Parmi les enseignements à tirer de la crise sanitaire, faut-il aller vers une refondation de notre système de santé et de protection sociale ? Si oui, à quoi ressemblerait le modèle que vous défendez ?
La principale refondation est d’abroger les réformes mises en place depuis près de vingt ans. Aucune d’entre elles, que ce soit la loi HPST, la loi Touraine ou la loi Buzyn, n’a conforté notre système public de santé, loin s’en faut ! Toutes ont justifié des réductions drastiques de moyens pour les hôpitaux publics et ont favorisé l’entrée du privé au nom de l’équité et de l’efficacité ! Toutes ont mis en avant l’urgence d’une réorganisation, d’une transformation en profondeur au nom de la modernisation.
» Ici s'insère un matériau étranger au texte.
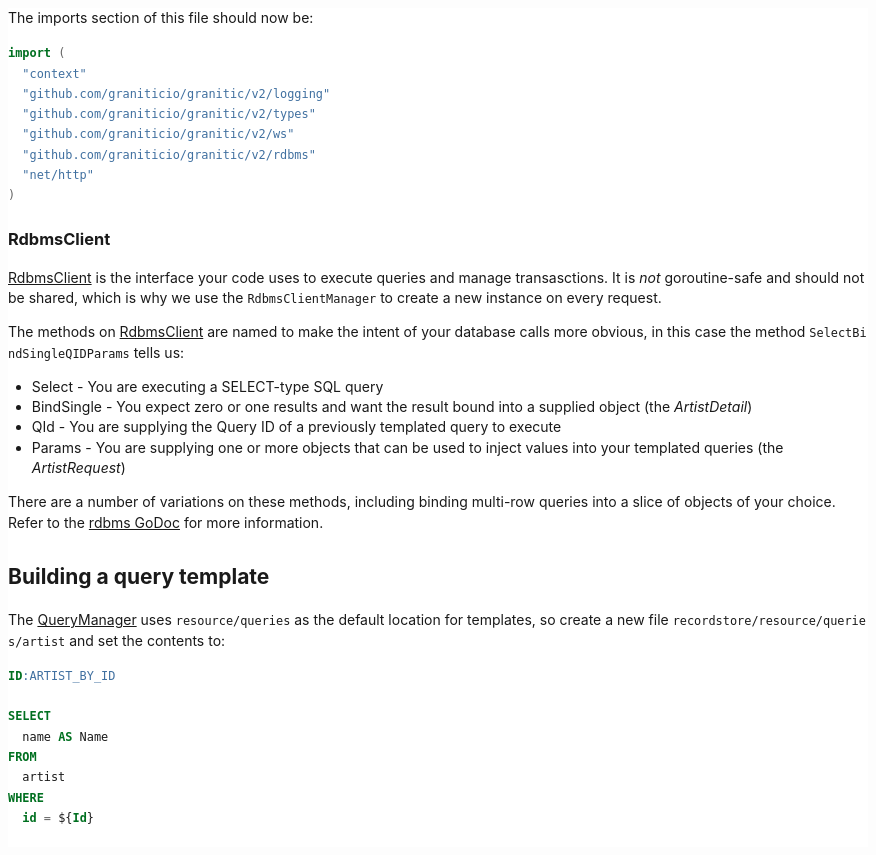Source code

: The imports section of this file should now be:

```go
import (
  "context"
  "github.com/graniticio/granitic/v2/logging"
  "github.com/graniticio/granitic/v2/types"
  "github.com/graniticio/granitic/v2/ws"
  "github.com/graniticio/granitic/v2/rdbms"
  "net/http"
)
```

### RdbmsClient

[RdbmsClient](https://godoc.org/github.com/graniticio/granitic/v2/rdbms#RdbmsClient) is the interface your code uses to execute queries and manage transasctions. It is *not* goroutine-safe and should not be shared, which is why
we use the <code>RdbmsClientManager</code> to create a new instance on every request. 

The methods on [RdbmsClient](https://godoc.org/github.com/graniticio/granitic/v2/rdbms#RdbmsClient) are named to make the intent of your database calls more obvious, in this case the method <code>SelectBindSingleQIDParams</code> tells us:

 * Select - You are executing a SELECT-type SQL query
 * BindSingle - You expect zero or one results and want the result bound into a supplied object (the *ArtistDetail*)
 * QId - You are supplying the Query ID of a previously templated query to execute
 * Params - You are supplying one or more objects that can be used to inject values into your templated queries (the *ArtistRequest*)

There are a number of variations on these methods, including binding multi-row queries into a slice of objects of your choice. Refer to the [rdbms GoDoc](https://godoc.org/github.com/graniticio/granitic/v2/rdbms)
for more information.


## Building a query template

The [QueryManager](https://godoc.org/github.com/graniticio/granitic/v2/facility/querymanager) 
uses <code>resource/queries</code> as the default location for templates, so create a new file <code>recordstore/resource/queries/artist</code> 
and set the contents to:

```sql
ID:ARTIST_BY_ID

SELECT
  name AS Name
FROM
  artist
WHERE
  id = ${Id}
  
```  

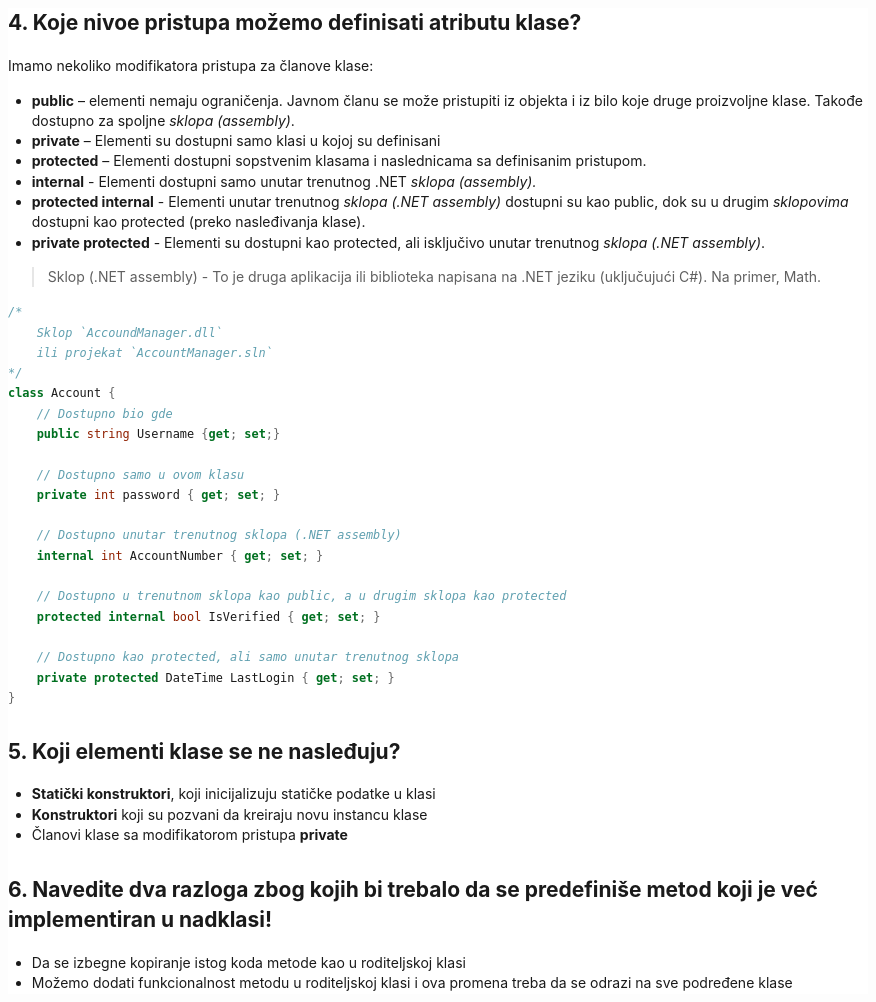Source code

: ## 4. Koje nivoe pristupa možemo definisati atributu klase?

Imamo nekoliko modifikatora pristupa za članove klase:

* **public** – elementi nemaju ograničenja. Javnom članu se može pristupiti iz objekta i iz bilo koje druge proizvoljne klase. Takođe dostupno za spoljne _sklopa (assembly)_.
* **private** – Elementi su dostupni samo klasi u kojoj su definisani
* **protected** – Elementi dostupni sopstvenim klasama i naslednicama sa definisanim pristupom.
* **internal** -  Elementi dostupni samo unutar trenutnog .NET _sklopa (assembly)._
* **protected internal** - Elementi unutar trenutnog _sklopa (.NET assembly)_ dostupni su kao public, dok su u drugim _sklopovima_ dostupni kao protected (preko nasleđivanja klase).
* **private protected** - Elementi su dostupni kao protected, ali isključivo unutar trenutnog _sklopa (.NET assembly)_.

> Sklop (.NET assembly) - To je druga aplikacija ili biblioteka napisana na .NET jeziku (uključujući C#). Na primer, Math.

```cs
/*
    Sklop `AccoundManager.dll` 
    ili projekat `AccountManager.sln`
*/
class Account {
    // Dostupno bio gde
    public string Username {get; set;}
    
    // Dostupno samo u ovom klasu
    private int password { get; set; }

    // Dostupno unutar trenutnog sklopa (.NET assembly)
    internal int AccountNumber { get; set; }

    // Dostupno u trenutnom sklopa kao public, a u drugim sklopa kao protected
    protected internal bool IsVerified { get; set; }

    // Dostupno kao protected, ali samo unutar trenutnog sklopa
    private protected DateTime LastLogin { get; set; }
}
```

## 5. Koji elementi klase se ne nasleđuju?

* **Statički konstruktori**, koji inicijalizuju statičke podatke u klasi
* **Konstruktori** koji su pozvani da kreiraju novu instancu klase
* Članovi klase sa modifikatorom pristupa **private**

## 6. Navedite dva razloga zbog kojih bi trebalo da se predefiniše metod koji je već implementiran u nadklasi!

* Da se ​​izbegne kopiranje istog koda metode kao u roditeljskoj klasi
* Možemo dodati funkcionalnost metodu u roditeljskoj klasi i ova promena treba da se odrazi na sve podređene klase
Or, pour répondre aux besoins en matière de santé pour toutes et tous sur l’ensemble du territoire, il est indispensable d’y mettre des moyens considérables. Je pense notamment à la juste revendication des personnels qui réclament la création en urgence de 100 000 emplois dans les hôpitaux et de 300 000 dans les EHPAD en trois ans.
Et puis il faut prendre des mesures volontaristes pour combattre les déserts médicaux qui concernent les zones rurales comme urbaines. Nous demandons un moratoire sur les fermetures d’établissements, de lits, de services pour permettre un réel accès aux soins et une offre diversifiée sur l’ensemble du territoire. Il faut également mettre en place le tiers payant généralisé pour qu’il n’y ait plus un tiers des Français qui renoncent à des soins pour des raisons financières, chiffre qui va exploser avec la crise économique. Il faut renoncer à cet ONDAM famélique, véritable outil austéritaire pour assécher notre système public de santé et supprimer véritablement la T2A. Il faut aussi en finir avec les GHT (groupements hospitaliers de territoire), les conseils de surveillance des hôpitaux qui fonctionnent sans contre-pouvoir des personnels et de leurs syndicats, des élus ou des usagers. Nous opposons la coopération à la mise en concurrence et proposons de vivifier la démocratie sanitaire pour que les politiques de santé soient élaborées à partir des besoins de la population et en concertation.
À l’heure du développement de l’ambulatoire, nous refusons que ce soit un prétexte à la fermeture de lits d’hospitalisation (cent mille en vingt ans) et nous militons pour le développement de moyens en faveur d’une prise en charge multidisciplinaire à domicile avec des professionnels formés et en nombre suffisant. Enfin, pour mieux articuler la médecine de ville et la médecine à l’hôpital, désaturer les services des urgences, nous proposons de créer davantage de centres de santé publics. Ces structures pluridisciplinaires répondent aux attentes des jeunes professionnels, et offrent proximité et accessibilité des soins.
L’efficacité de ces propositions passe par un plan de formation et de recrutement de personnels du secteur de santé et du médicosocial avec notamment des moyens pour les universités afin de rendre opérant la suppression du numerus clausus en médecine, par exemple.
Pour en finir avec les inégalités de santé et pour répondre aux besoins, nous pouvons aussi nous appuyer sur de nombreuses propositions alternatives, portées par les personnels, les syndicalistes, les associations d’usagers. Ce sont les enseignements que nous tirons de notre tour de France et qui ont nourri notre proposition de loi, point d’appui d’un modèle innovant.